## EXTRACTED RECORDS:
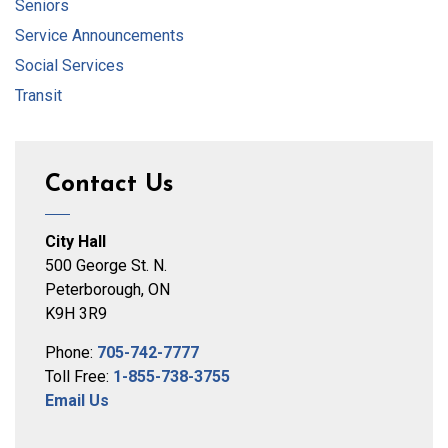
Seniors
Service Announcements
Social Services
Transit
Contact Us
City Hall
500 George St. N.
Peterborough, ON
K9H 3R9
Phone:
705-742-7777
Toll Free:
1-855-738-3755
Email Us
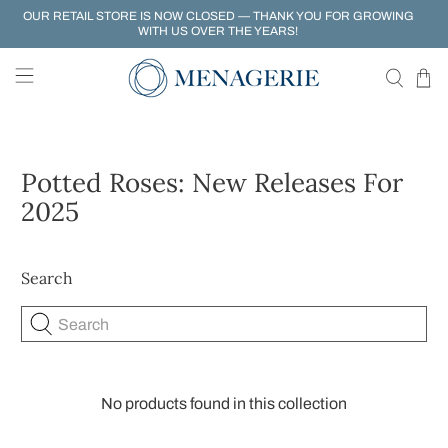
OUR RETAIL STORE IS NOW CLOSED — THANK YOU FOR GROWING
WITH US OVER THE YEARS!
Potted Roses: New Releases For
2025
Search
Search
No products found in this collection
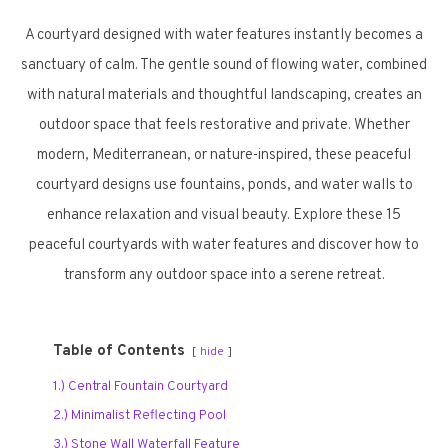
A courtyard designed with water features instantly becomes a
sanctuary of calm. The gentle sound of flowing water, combined
with natural materials and thoughtful landscaping, creates an
outdoor space that feels restorative and private. Whether
modern, Mediterranean, or nature-inspired, these peaceful
courtyard designs use fountains, ponds, and water walls to
enhance relaxation and visual beauty. Explore these 15
peaceful courtyards with water features and discover how to
transform any outdoor space into a serene retreat.
Table of Contents
hide
1.) Central Fountain Courtyard
2.) Minimalist Reflecting Pool
3.) Stone Wall Waterfall Feature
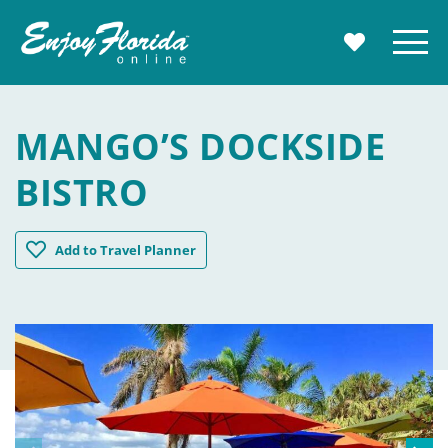
Enjoy Florida
Menu
MY TRAVE
MANGO’S DOCKSIDE
BISTRO
Mango's Dockside Bistro
Add
to Travel Planner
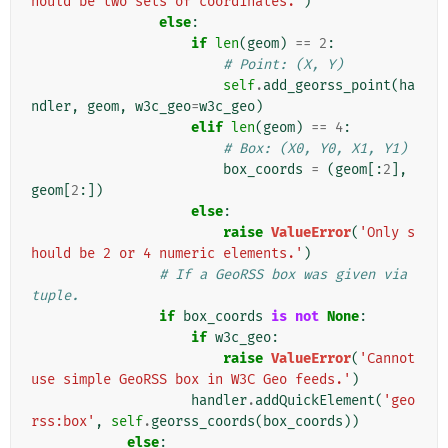
hould be two sets of coordinates.'
)
else
:
if
len
(
geom
)
==
2
:
# Point: (X, Y)
self
.
add_georss_point
(
ha
ndler
,
geom
,
w3c_geo
=
w3c_geo
)
elif
len
(
geom
)
==
4
:
# Box: (X0, Y0, X1, Y1)
box_coords
=
(
geom
[:
2
],
geom
[
2
:])
else
:
raise
ValueError
(
'Only s
hould be 2 or 4 numeric elements.'
)
# If a GeoRSS box was given via 
tuple.
if
box_coords
is
not
None
:
if
w3c_geo
:
raise
ValueError
(
'Cannot 
use simple GeoRSS box in W3C Geo feeds.'
)
handler
.
addQuickElement
(
'geo
rss:box'
,
self
.
georss_coords
(
box_coords
))
else
:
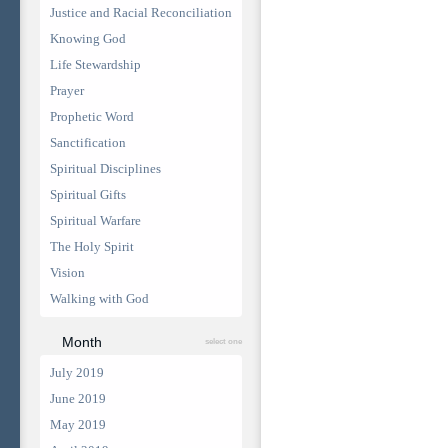
Justice and Racial Reconciliation
Knowing God
Life Stewardship
Prayer
Prophetic Word
Sanctification
Spiritual Disciplines
Spiritual Gifts
Spiritual Warfare
The Holy Spirit
Vision
Walking with God
Month
select one
July 2019
June 2019
May 2019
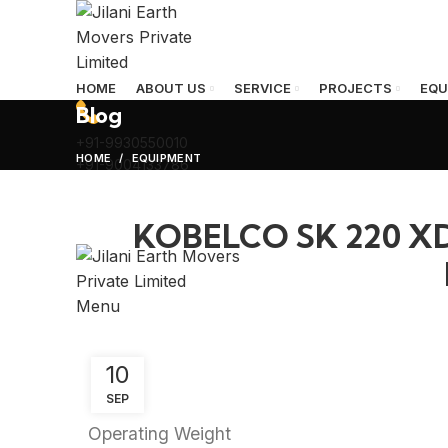
HOME
ABOUT US
SERVICE
PROJECTS
EQU
Blog
+91-9930550010
HOME
EQUIPMENT
+91-9004133786
KOBELCO SK 220 
Menu
10
SEP
Operating Weight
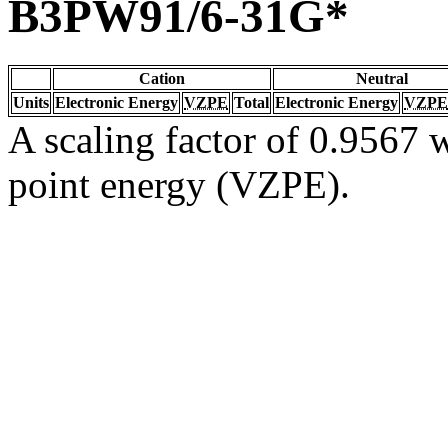
B3PW91/6-31G*
Cation
Neutral
Units
Electronic Energy
VZPE
Total
Electronic Energy
VZPE
A scaling factor of 0.9567 w
point energy (VZPE).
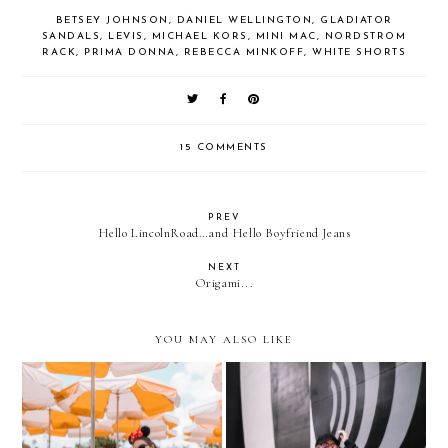
BETSEY JOHNSON
,
DANIEL WELLINGTON
,
GLADIATOR
SANDALS
,
LEVIS
,
MICHAEL KORS
,
MINI MAC
,
NORDSTROM
RACK
,
PRIMA DONNA
,
REBECCA MINKOFF
,
WHITE SHORTS
15 COMMENTS
PREV
Hello LincolnRoad…and Hello Boyfriend Jeans
NEXT
Origami...
YOU MAY ALSO LIKE
WHAT TO WEAR TO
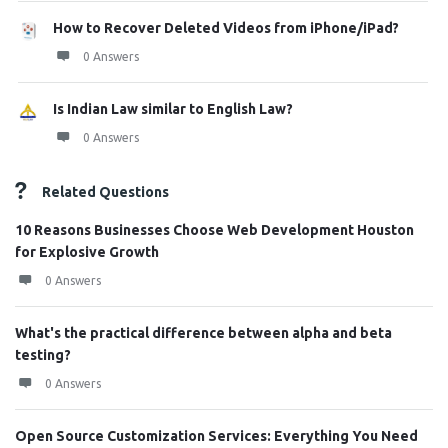
How to Recover Deleted Videos from iPhone/iPad?
0 Answers
Is Indian Law similar to English Law?
0 Answers
Related Questions
10 Reasons Businesses Choose Web Development Houston
for Explosive Growth
0 Answers
What's the practical difference between alpha and beta
testing?
0 Answers
Open Source Customization Services: Everything You Need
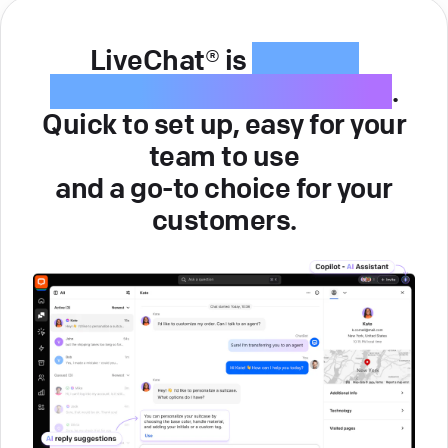
LiveChat® is
intuitive
customer service software
.
Quick to set up, easy for your
team to use
and a go-to choice for your
customers.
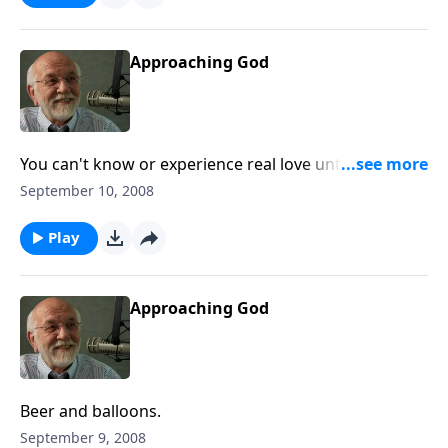
Approaching God
You can't know or experience real love until you don't
deserve it.
September 10, 2008
Play
Approaching God
Beer and balloons.
September 9, 2008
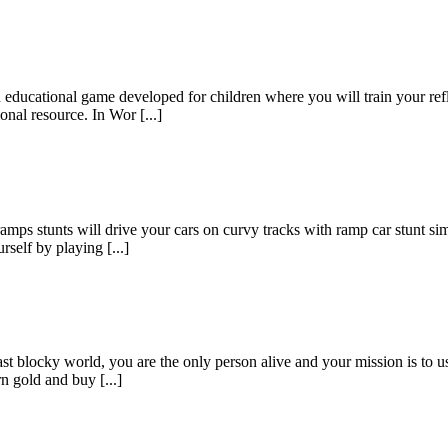
ducational game developed for children where you will train your refl
nal resource. In Wor [...]
mps stunts will drive your cars on curvy tracks with ramp car stunt simu
self by playing [...]
t blocky world, you are the only person alive and your mission is to u
n gold and buy [...]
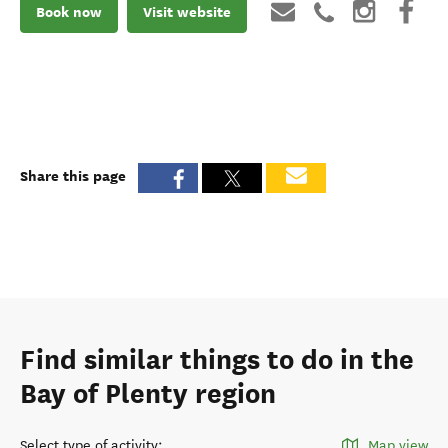
Book now
Visit website
Share this page
Find similar things to do in the
Bay of Plenty region
Select type of activity
:
Map view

## WHAT YOU WILL DO:
Collect each line above holding the string "outdoor".

## ANSWER FOR THIS EXERCISE:
outdoor space that feels restorative and private. Whether
transform any outdoor space into a serene retreat.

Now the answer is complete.